* **SUPPLIED DATA**
=== Section Start ===
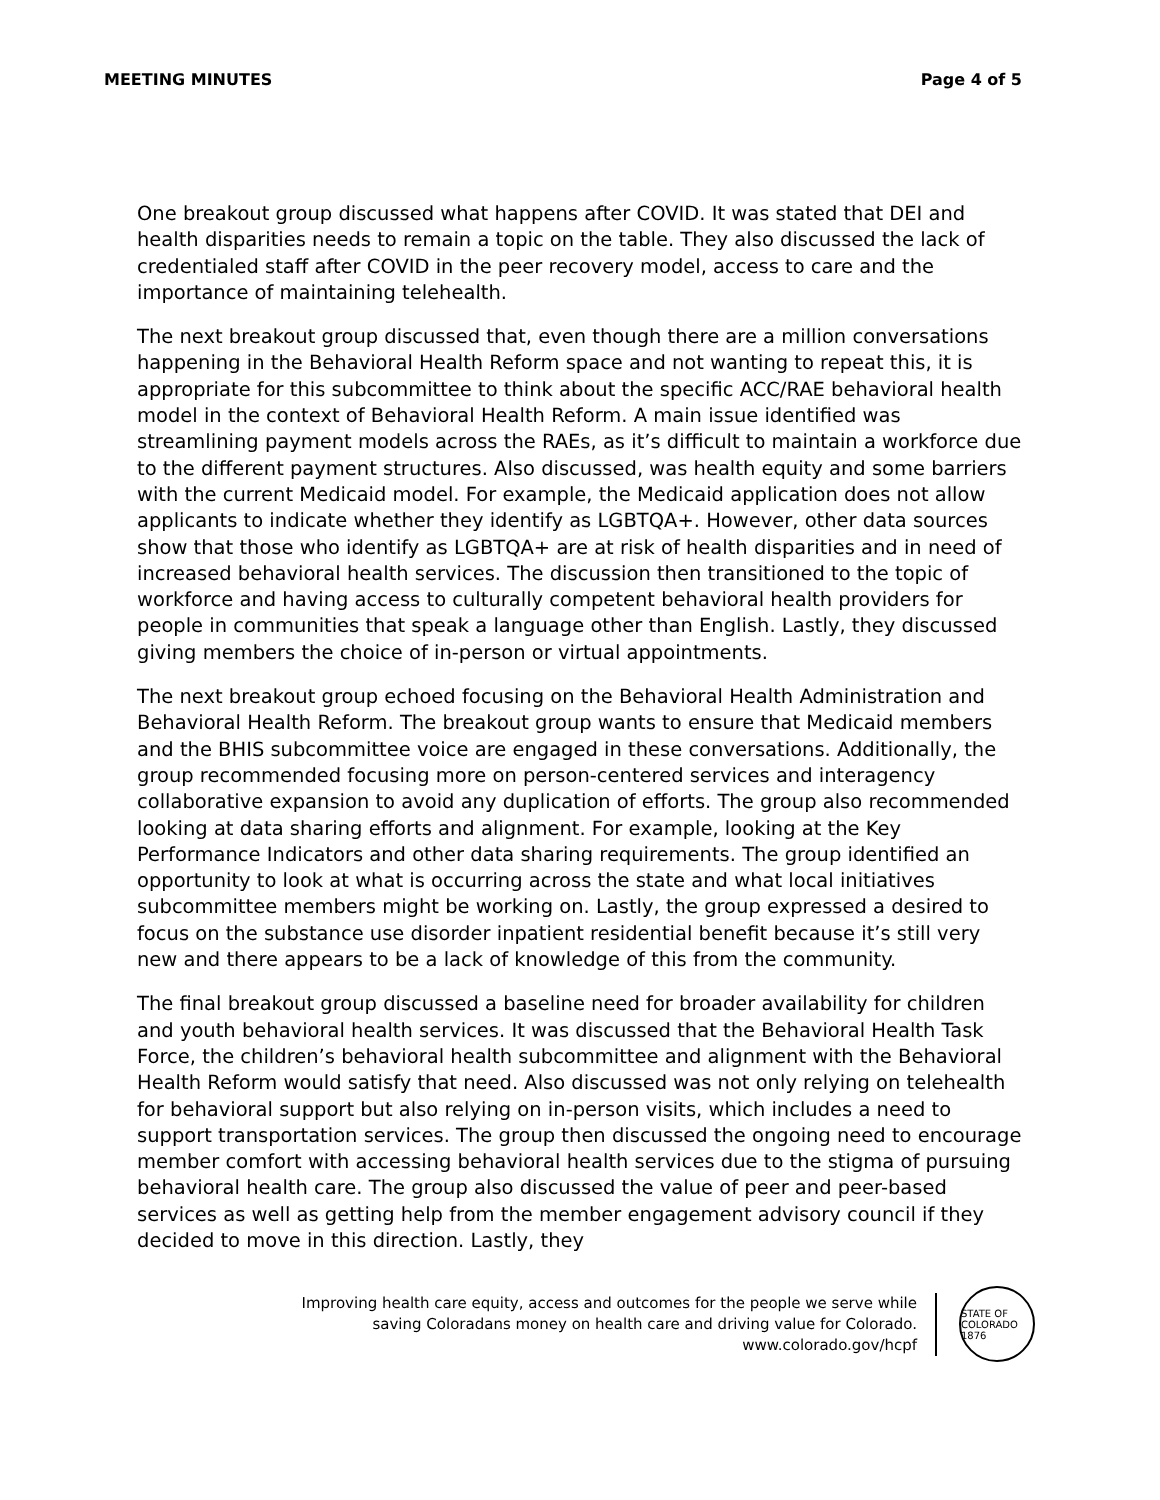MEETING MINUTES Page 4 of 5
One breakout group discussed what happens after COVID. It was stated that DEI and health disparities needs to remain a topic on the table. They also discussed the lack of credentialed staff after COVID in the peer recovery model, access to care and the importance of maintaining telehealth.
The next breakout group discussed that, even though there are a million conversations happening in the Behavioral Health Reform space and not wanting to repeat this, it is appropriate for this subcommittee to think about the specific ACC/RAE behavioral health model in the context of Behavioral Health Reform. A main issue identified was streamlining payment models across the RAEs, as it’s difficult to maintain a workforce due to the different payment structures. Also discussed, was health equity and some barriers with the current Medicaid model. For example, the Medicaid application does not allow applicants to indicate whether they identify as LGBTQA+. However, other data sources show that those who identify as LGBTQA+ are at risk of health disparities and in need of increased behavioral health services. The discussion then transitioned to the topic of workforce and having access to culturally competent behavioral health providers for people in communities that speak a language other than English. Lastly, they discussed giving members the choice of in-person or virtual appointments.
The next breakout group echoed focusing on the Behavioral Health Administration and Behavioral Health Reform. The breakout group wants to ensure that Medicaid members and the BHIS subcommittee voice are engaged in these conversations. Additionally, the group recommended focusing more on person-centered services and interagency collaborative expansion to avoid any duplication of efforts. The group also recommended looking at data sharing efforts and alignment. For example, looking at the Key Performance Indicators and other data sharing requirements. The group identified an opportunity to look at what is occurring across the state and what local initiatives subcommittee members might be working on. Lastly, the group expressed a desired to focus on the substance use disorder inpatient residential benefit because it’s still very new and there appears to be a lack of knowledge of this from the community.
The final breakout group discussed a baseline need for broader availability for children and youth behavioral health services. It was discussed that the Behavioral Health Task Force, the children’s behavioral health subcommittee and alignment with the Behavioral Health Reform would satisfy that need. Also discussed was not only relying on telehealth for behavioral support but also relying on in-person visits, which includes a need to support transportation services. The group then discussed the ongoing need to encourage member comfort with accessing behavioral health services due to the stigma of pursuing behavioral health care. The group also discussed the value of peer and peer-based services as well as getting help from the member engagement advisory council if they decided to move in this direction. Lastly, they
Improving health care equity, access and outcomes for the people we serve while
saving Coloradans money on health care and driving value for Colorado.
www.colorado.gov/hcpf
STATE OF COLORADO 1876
=== Section End ===
=== Section Start ===
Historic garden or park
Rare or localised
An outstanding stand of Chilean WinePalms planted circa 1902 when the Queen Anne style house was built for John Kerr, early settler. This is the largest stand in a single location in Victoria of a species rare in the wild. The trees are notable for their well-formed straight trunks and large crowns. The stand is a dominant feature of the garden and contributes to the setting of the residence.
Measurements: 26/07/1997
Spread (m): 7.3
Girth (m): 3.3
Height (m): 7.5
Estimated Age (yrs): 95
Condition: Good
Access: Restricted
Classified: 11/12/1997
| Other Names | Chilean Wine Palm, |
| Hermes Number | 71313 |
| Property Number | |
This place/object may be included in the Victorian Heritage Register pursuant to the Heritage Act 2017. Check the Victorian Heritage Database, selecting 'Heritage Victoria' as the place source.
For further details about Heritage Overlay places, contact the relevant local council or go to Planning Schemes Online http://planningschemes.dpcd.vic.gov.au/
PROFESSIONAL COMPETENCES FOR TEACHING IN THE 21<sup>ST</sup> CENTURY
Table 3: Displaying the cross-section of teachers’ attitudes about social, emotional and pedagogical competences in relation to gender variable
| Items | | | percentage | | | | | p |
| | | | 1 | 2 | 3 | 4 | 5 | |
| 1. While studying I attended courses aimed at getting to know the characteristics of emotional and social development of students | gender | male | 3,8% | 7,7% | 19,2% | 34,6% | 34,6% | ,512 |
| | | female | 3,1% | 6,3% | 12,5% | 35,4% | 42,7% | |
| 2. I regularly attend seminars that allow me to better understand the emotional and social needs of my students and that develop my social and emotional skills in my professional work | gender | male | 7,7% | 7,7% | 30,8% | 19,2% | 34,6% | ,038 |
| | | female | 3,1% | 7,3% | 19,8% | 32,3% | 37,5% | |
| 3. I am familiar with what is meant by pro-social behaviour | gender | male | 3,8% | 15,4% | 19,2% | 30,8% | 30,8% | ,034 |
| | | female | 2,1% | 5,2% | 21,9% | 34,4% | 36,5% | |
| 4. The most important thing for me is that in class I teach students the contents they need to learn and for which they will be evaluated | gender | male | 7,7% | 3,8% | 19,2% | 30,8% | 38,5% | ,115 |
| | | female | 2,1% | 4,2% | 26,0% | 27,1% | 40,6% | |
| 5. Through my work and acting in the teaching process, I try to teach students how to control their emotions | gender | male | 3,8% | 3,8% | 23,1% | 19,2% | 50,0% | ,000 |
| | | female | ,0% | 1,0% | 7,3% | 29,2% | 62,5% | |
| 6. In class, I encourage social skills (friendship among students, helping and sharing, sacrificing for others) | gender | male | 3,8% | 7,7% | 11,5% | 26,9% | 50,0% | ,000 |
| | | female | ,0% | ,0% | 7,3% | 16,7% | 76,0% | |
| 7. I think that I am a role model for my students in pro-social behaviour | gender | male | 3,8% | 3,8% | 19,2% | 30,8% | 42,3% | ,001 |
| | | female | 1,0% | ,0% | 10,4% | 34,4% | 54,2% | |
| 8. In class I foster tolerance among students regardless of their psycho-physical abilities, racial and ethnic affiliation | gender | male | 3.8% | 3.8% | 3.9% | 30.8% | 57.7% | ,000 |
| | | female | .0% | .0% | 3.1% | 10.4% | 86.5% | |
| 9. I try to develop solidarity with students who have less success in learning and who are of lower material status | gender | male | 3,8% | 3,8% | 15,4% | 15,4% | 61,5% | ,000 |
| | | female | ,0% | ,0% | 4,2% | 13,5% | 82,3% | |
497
=== Section End ===
=== Section Start ===
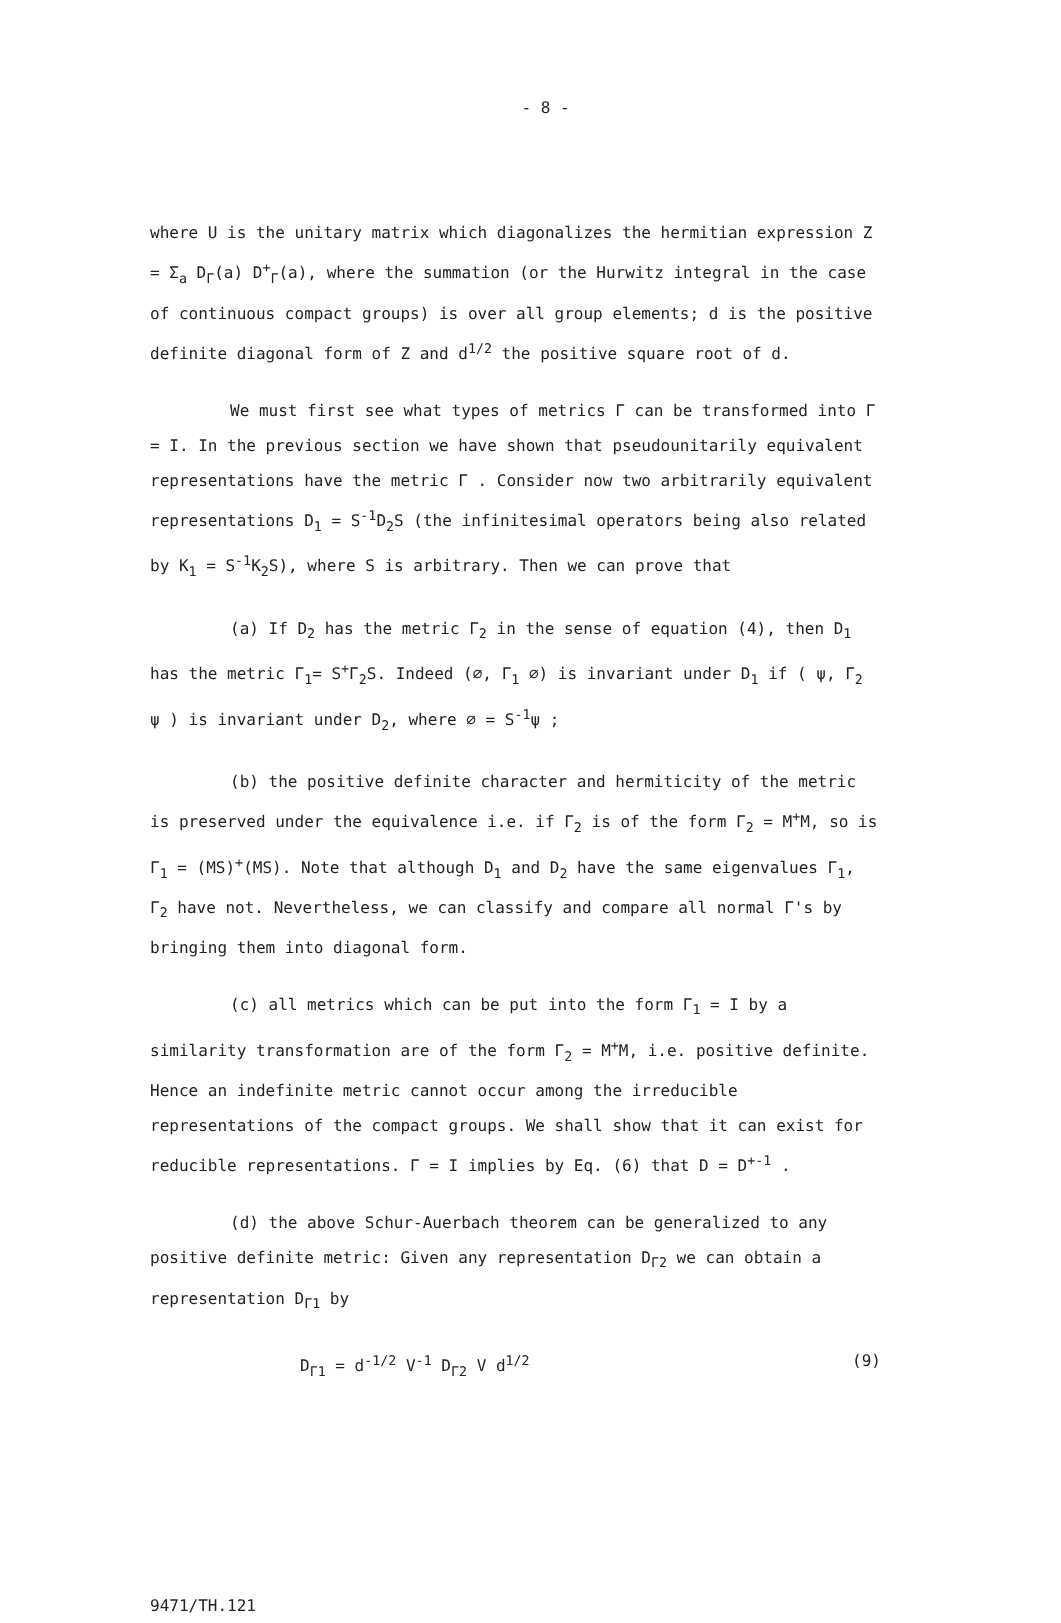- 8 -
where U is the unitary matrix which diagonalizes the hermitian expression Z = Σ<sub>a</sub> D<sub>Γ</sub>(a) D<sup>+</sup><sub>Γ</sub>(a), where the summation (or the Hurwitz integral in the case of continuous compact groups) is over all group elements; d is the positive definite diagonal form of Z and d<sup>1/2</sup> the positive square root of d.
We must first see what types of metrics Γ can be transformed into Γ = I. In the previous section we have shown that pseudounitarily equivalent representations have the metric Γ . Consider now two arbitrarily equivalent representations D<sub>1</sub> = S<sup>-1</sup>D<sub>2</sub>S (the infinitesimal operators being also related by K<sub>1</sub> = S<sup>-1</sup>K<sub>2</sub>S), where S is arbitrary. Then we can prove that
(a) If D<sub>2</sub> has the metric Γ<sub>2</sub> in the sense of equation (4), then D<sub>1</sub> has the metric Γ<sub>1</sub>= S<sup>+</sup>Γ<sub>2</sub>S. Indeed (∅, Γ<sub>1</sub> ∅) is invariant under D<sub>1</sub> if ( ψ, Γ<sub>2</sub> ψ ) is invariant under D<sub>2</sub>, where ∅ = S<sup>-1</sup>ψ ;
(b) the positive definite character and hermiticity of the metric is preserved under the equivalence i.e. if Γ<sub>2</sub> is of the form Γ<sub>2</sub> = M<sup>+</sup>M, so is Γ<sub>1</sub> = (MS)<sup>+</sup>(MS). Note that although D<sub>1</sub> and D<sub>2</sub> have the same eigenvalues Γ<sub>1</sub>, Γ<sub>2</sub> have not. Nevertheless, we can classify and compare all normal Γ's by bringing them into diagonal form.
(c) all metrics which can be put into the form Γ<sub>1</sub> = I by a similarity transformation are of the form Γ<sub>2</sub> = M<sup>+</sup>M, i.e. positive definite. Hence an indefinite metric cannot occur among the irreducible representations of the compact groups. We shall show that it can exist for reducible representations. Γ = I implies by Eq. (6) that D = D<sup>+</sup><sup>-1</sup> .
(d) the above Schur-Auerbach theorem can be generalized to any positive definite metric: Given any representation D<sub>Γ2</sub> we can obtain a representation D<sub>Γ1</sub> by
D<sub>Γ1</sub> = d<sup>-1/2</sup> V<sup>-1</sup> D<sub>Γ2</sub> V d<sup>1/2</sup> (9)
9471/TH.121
=== Section End ===
Find and show each line of the listing with the word "Number".

| Hermes Number | 71313 |
| Property Number | |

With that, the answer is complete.